• PROMPT 1:
From the listing, pull out the lines starting at the one that contains "giraffe is by" and ending at the one that contains "[185, 105, 327, 297]", and repeat them word for word.

• EXCERPT TO READ:
Section 1 describes the problem with the current streaming infrastructure.
Section 2 notes some related work to address these issues.
Section 3 outlines the design of the overall system.
Section 4 illustrates a variety of challenges encountered in the process.
Section 5 covers the real-world demonstration conducted to prove out the system.
Section 6 concludes with the next steps needed for the further development.

Section 1: The Broadband Problem

As more and more households start to use streaming services, with around 90% of households using at least one Subscription Video On Demand (SVOD) service [1], and others using free ad-supported services like YouTube, free advertising-supported streaming television (FAST) channels, or Advertising Video On Demand (AVOD), streaming video bandwidth usage has correspondingly increased. In 2022, over 65% of internet traffic was purely streaming video [2], with projections that video will reach over 80% shortly. Netflix alone uses 15% of internet bandwidth worldwide [2]. ISPs have consequently had to adjust their infrastructure to adapt to this drastic increase in traffic, a nearly 60x increase since 2007 when the iPhone was unveiled and Netflix launched their streaming service [3]. Current estimates are that that rate will continue to increase at 25% per year (Figure 1) [4].

FIGURE 1: THE INCREASE IN AVERAGE MONTHLY INTERNET TRAFFIC BY YEAR.

• PROMPT 2:
In the excerpt on streaming bandwidth, what share of internet traffic was purely streaming video in 2022?

[Stored records]
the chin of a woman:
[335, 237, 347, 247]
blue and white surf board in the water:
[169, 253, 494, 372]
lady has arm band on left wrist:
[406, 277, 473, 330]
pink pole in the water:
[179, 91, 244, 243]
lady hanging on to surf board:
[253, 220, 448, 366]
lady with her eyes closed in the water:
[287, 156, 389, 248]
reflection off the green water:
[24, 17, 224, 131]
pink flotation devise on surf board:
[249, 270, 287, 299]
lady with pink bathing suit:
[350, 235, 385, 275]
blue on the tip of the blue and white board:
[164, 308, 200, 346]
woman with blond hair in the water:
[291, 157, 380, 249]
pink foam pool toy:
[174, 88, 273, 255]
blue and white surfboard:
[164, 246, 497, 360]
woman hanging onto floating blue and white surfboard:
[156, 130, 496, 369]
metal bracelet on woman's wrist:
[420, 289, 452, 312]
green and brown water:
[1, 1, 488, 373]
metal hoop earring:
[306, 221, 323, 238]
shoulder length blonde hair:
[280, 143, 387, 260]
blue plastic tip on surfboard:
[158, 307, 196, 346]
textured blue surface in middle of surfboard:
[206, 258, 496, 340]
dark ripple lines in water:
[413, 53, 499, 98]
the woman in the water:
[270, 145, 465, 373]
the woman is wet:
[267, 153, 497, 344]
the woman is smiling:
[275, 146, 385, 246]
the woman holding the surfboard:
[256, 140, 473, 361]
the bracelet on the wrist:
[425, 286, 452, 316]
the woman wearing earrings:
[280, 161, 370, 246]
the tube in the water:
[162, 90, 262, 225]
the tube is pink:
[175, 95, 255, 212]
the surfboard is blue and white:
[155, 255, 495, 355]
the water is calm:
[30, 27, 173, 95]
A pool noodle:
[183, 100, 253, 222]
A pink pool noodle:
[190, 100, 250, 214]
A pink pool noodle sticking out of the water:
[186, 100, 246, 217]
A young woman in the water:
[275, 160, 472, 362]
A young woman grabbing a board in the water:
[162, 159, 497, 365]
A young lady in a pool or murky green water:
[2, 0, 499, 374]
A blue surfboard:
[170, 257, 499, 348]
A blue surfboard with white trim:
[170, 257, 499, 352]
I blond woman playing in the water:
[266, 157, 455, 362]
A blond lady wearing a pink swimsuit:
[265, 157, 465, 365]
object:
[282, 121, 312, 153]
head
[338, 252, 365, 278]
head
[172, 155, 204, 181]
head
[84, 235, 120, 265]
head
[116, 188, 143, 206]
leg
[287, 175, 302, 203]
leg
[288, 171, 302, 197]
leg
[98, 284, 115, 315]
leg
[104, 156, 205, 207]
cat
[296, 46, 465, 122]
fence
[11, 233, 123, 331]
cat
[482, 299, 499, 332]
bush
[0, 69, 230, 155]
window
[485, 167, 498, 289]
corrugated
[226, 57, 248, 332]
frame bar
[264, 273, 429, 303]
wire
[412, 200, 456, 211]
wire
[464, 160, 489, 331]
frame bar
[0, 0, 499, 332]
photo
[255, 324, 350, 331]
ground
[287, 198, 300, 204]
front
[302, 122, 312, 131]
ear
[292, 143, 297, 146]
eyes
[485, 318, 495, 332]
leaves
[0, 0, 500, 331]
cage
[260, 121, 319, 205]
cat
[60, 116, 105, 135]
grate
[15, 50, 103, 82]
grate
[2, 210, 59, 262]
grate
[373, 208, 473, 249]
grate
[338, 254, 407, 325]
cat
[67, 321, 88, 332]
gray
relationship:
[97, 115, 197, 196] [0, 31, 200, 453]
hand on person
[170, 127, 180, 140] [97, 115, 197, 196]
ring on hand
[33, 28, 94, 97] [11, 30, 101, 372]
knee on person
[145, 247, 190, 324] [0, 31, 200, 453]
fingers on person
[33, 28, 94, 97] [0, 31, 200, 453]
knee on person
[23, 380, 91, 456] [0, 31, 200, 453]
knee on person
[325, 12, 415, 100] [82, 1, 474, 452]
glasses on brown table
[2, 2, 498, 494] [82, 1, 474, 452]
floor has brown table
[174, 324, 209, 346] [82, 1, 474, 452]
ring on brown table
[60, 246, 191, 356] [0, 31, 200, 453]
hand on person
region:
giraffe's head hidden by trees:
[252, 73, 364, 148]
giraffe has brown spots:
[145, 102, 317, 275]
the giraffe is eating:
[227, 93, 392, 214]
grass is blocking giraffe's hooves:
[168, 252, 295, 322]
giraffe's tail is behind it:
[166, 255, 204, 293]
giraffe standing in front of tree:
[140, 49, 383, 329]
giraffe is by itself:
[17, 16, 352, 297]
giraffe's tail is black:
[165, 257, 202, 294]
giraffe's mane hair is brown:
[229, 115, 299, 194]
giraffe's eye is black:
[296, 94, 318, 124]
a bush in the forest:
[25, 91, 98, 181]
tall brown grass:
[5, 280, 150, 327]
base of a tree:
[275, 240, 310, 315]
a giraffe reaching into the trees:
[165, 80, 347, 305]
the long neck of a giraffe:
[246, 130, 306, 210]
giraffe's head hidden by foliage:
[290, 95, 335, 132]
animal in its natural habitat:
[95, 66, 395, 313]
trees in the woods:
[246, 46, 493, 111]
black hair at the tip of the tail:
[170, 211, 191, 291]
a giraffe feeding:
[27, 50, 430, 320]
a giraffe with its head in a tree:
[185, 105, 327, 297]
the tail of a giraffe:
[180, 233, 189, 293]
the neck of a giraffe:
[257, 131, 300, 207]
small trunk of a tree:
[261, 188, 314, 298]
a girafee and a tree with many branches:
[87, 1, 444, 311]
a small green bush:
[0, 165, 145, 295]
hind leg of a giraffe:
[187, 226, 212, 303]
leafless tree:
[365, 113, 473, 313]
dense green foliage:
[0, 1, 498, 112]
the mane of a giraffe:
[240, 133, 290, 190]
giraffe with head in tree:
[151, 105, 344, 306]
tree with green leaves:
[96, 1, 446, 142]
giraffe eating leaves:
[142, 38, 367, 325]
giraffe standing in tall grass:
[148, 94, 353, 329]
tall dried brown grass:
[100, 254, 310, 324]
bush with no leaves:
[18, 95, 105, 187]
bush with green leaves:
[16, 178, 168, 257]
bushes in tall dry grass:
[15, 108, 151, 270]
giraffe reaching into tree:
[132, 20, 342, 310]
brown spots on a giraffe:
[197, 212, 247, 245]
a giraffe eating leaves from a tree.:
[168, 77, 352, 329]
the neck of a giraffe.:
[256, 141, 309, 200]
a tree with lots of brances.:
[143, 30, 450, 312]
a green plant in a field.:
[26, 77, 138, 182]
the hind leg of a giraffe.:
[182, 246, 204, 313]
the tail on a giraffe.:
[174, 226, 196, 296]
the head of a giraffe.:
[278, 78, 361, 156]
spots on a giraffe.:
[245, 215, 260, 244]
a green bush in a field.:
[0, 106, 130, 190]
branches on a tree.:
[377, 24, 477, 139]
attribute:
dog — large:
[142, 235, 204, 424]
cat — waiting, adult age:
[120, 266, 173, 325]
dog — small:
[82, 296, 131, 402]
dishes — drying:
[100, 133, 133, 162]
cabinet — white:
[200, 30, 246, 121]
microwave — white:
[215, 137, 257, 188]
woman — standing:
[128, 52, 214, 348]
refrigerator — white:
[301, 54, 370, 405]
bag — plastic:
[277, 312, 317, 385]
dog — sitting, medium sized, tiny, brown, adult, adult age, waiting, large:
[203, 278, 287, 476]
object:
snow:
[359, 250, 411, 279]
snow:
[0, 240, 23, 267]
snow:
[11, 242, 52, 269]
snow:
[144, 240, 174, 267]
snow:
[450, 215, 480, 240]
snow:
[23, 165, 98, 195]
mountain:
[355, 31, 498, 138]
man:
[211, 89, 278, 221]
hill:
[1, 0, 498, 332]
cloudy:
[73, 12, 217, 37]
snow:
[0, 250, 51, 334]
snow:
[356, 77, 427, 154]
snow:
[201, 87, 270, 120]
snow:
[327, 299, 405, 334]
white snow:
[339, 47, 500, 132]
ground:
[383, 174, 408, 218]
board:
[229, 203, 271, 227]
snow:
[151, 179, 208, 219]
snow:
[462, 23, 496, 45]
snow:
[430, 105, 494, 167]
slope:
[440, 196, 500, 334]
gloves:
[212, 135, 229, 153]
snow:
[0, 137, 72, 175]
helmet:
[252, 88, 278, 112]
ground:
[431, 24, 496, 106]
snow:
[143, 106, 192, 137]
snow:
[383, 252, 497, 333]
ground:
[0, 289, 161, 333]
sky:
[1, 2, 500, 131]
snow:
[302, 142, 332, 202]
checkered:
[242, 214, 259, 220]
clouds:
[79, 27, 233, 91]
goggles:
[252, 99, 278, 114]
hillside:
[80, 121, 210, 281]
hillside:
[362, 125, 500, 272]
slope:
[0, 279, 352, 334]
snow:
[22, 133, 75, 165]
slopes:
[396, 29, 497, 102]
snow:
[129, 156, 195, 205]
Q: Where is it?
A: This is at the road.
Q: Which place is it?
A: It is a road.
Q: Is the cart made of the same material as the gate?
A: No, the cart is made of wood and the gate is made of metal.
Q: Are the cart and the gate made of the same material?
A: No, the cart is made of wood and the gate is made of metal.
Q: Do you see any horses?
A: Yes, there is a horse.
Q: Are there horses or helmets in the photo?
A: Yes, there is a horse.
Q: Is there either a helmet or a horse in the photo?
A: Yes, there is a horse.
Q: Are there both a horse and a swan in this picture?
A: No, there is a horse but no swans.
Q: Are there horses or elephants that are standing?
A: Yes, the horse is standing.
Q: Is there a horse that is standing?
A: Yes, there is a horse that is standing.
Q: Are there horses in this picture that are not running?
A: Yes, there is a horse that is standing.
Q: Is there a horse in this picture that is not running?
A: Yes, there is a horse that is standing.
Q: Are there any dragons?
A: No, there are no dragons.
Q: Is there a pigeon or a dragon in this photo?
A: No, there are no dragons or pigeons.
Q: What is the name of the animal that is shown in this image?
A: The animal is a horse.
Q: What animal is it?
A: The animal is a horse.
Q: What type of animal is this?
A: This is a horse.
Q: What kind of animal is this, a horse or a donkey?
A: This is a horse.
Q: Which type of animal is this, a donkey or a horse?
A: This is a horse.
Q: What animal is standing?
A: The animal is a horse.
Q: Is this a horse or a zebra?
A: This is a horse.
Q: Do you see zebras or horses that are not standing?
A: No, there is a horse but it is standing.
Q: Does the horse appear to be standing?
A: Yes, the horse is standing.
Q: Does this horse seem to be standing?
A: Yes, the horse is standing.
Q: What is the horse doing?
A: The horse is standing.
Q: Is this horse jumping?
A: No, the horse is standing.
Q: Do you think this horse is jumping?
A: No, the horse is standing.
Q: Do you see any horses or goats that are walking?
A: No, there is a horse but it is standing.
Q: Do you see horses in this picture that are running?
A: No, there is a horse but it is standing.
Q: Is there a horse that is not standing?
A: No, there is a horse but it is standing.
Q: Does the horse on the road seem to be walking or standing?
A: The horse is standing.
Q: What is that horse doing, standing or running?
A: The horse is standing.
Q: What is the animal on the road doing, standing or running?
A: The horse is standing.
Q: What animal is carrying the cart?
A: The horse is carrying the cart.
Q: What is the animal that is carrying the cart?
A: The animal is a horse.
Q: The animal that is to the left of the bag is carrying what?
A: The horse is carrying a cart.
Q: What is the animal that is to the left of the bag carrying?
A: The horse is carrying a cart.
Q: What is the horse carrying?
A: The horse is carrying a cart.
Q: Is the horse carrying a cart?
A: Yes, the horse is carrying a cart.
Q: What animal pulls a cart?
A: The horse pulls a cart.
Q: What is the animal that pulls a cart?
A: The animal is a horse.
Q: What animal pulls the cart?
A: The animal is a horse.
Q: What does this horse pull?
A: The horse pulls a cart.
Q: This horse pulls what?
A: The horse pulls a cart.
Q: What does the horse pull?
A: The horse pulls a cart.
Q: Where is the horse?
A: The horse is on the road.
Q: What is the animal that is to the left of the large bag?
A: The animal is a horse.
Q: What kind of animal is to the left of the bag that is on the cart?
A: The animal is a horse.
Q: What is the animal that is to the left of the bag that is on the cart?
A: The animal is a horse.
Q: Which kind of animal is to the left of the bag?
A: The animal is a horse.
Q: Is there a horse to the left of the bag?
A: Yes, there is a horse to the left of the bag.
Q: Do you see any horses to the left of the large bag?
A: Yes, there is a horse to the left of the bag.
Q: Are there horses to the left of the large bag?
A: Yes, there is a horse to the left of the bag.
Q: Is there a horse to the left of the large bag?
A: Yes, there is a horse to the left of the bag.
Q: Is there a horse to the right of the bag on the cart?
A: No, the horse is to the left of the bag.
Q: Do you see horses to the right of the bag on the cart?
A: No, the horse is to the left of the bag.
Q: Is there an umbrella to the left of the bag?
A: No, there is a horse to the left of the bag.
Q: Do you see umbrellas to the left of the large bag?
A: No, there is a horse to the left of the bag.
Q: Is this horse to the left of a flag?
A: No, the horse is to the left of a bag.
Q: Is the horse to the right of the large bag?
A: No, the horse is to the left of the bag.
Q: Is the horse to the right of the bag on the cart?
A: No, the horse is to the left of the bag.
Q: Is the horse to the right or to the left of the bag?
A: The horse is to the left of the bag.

• WORKED SOLUTION 1:
giraffe is by itself:
[17, 16, 352, 297]
giraffe's tail is black:
[165, 257, 202, 294]
giraffe's mane hair is brown:
[229, 115, 299, 194]
giraffe's eye is black:
[296, 94, 318, 124]
a bush in the forest:
[25, 91, 98, 181]
tall brown grass:
[5, 280, 150, 327]
base of a tree:
[275, 240, 310, 315]
a giraffe reaching into the trees:
[165, 80, 347, 305]
the long neck of a giraffe:
[246, 130, 306, 210]
giraffe's head hidden by foliage:
[290, 95, 335, 132]
animal in its natural habitat:
[95, 66, 395, 313]
trees in the woods:
[246, 46, 493, 111]
black hair at the tip of the tail:
[170, 211, 191, 291]
a giraffe feeding:
[27, 50, 430, 320]
a giraffe with its head in a tree:
[185, 105, 327, 297]

• WORKED SOLUTION 2:
Over 65%.